Alaska police should release disciplinary files, coalition argues
Update: On April 24, the Alaska Supreme Court ruled that state trooper disciplinary records are confidential as a matter of law, based on statutory interpretation.
The Reporters Committee and two local media organizations filed a brief in support of the release of disciplinary records of two Alaska law enforcement officers in response to a public records request. The requester, inmate Kaleb Lee Basey, argues that the files are subject to disclosure under Alaska’s Public Records Act, but the Alaska State Police are pushing back, claiming they may keep the documents confidential because they are “personnel records.”

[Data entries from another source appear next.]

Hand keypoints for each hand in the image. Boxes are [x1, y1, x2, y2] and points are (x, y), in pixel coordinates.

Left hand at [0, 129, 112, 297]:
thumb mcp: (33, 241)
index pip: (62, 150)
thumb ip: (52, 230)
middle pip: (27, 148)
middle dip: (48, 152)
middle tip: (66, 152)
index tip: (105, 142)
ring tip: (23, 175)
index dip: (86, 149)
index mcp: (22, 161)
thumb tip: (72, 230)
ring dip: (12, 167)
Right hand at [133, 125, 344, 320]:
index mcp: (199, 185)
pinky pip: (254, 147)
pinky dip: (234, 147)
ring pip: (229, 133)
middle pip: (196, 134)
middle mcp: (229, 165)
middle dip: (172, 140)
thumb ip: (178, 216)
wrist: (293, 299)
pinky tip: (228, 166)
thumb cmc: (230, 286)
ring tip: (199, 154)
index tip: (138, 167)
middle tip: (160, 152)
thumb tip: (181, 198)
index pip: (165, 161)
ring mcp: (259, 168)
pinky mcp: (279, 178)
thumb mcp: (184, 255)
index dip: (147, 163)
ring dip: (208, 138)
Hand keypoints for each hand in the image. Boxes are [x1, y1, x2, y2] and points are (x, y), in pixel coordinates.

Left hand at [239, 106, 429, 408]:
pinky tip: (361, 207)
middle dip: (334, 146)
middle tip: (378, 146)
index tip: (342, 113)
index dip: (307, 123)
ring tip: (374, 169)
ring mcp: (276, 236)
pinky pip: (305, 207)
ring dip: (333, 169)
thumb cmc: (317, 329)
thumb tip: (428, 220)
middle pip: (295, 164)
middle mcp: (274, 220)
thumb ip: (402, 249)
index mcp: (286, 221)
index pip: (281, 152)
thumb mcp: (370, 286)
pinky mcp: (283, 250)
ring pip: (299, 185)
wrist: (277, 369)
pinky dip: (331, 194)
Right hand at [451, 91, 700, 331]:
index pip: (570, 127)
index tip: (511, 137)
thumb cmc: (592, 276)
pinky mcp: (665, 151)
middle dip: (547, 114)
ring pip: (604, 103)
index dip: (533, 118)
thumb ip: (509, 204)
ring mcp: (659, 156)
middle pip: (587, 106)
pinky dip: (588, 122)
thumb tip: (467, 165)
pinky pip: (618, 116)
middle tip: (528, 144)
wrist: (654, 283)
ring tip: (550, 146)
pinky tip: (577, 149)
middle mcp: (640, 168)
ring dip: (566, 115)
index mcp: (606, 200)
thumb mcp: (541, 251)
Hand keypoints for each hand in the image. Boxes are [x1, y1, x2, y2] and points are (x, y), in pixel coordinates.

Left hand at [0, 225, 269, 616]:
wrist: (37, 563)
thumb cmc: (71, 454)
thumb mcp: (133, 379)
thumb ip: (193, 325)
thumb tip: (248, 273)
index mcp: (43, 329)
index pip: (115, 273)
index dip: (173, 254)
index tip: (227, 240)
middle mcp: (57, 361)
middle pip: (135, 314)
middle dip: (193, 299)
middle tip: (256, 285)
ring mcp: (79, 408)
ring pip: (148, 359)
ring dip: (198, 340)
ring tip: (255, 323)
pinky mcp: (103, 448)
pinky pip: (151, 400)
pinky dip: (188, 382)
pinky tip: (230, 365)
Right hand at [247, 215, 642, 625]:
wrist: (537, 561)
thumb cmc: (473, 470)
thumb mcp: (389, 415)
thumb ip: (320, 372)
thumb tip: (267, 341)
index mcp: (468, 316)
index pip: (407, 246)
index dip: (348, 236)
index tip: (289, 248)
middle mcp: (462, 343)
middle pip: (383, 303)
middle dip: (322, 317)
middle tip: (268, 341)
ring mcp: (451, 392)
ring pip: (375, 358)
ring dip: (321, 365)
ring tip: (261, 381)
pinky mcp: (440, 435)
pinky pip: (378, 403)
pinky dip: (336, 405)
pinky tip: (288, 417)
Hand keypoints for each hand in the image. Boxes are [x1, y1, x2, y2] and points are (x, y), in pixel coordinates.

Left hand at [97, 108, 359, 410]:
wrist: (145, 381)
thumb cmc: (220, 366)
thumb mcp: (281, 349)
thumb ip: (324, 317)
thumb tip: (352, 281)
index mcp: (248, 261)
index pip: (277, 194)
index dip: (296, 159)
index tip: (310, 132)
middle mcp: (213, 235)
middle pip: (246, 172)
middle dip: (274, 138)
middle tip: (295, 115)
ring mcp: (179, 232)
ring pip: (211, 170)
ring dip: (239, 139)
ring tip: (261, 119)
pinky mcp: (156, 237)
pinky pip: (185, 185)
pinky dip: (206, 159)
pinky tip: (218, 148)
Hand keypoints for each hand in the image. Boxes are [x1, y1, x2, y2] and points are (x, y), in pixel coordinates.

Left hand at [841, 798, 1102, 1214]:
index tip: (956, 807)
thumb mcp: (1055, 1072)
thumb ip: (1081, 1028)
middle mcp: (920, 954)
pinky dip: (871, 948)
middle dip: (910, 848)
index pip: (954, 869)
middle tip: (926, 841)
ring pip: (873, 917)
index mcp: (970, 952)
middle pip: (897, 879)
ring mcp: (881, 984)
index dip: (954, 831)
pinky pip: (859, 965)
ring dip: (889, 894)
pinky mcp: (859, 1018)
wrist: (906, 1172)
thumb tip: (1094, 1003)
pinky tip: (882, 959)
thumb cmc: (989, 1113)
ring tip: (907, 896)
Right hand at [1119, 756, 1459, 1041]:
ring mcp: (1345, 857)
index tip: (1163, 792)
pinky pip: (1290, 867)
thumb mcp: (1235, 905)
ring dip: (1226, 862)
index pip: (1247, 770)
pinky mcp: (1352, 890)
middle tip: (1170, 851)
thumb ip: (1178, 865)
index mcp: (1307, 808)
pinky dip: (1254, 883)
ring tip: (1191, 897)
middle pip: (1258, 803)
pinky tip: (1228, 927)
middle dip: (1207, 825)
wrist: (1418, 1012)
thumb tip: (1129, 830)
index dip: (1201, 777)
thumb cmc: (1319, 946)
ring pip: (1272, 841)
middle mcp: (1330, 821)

The case is currently before Alaska’s Supreme Court, which invited the Reporters Committee, Gray Television and the Anchorage Daily News to submit a friend-of-the-court brief in the matter. In the brief, filed on May 31, the coalition emphasizes that both the public and the press must be able to access officers’ disciplinary files to report on important issues such as potential police misconduct.
“State troopers are public employees paid by public dollars to protect and serve the public,” attorneys for the media coalition argue, explaining that the public has an obvious interest in overseeing the department’s official actions to ensure any discipline of the officers’ is fair and just.
In the brief, the media coalition notes that under the State Personnel Act, disciplinary records would not be categorized as confidential personnel material and therefore shouldn’t be withheld from public disclosure. Other Alaskan government agencies proactively publish disciplinary information online, suggesting that it is not considered private information.
“Disciplinary records that do not reveal the details of an individual’s personal life or reveal personal details irrelevant to their job performance simply are not ‘personnel records’ under the State Personnel Act,” the brief reads.
The media coalition also argues that the state employees’ right to privacy under the Alaska Constitution does prevent public release of the records. Under Alaska precedent, the court would have to apply a multi-part legal test to determine whether the state troopers are justified in withholding the records on constitutional privacy grounds. That test would surely result in the documents’ disclosure because of the “compelling state interest” — exposing the truth about a matter of public concern — in releasing the information, according to the media coalition.
A long case history precedes Basey’s battle for the Alaska State Troopers to fulfill his records requests. In December 2014, following a joint investigation by the state troopers and the local criminal investigation division, a grand jury indicted Basey on criminal counts. Just over one year later, Basey filed a civil rights lawsuit against state trooper officers and others, alleging misconduct in the course of their investigation. The records Basey sought relate to the state trooper officers that Basey named in the civil case.
The Alaska State Troopers, according to the amicus brief, mistakenly claim that Basey’s status as a criminal defendant in the first case grants them the right to deny the records request. In their original letter to Basey, the Alaska State Troopers said they were denying his records request because the documents “pertain to a matter that is currently the subject of” litigation to which Basey is a party. The media coalition brief emphasizes precedent that shows that all members of the public, regardless of their relationship to the records, ought to have equal access to government materials.
“Any credence provided to the State’s argument risks severely undermining long-standing precedent in this court that the identity and motive of a public records requester is entirely irrelevant,” the brief states.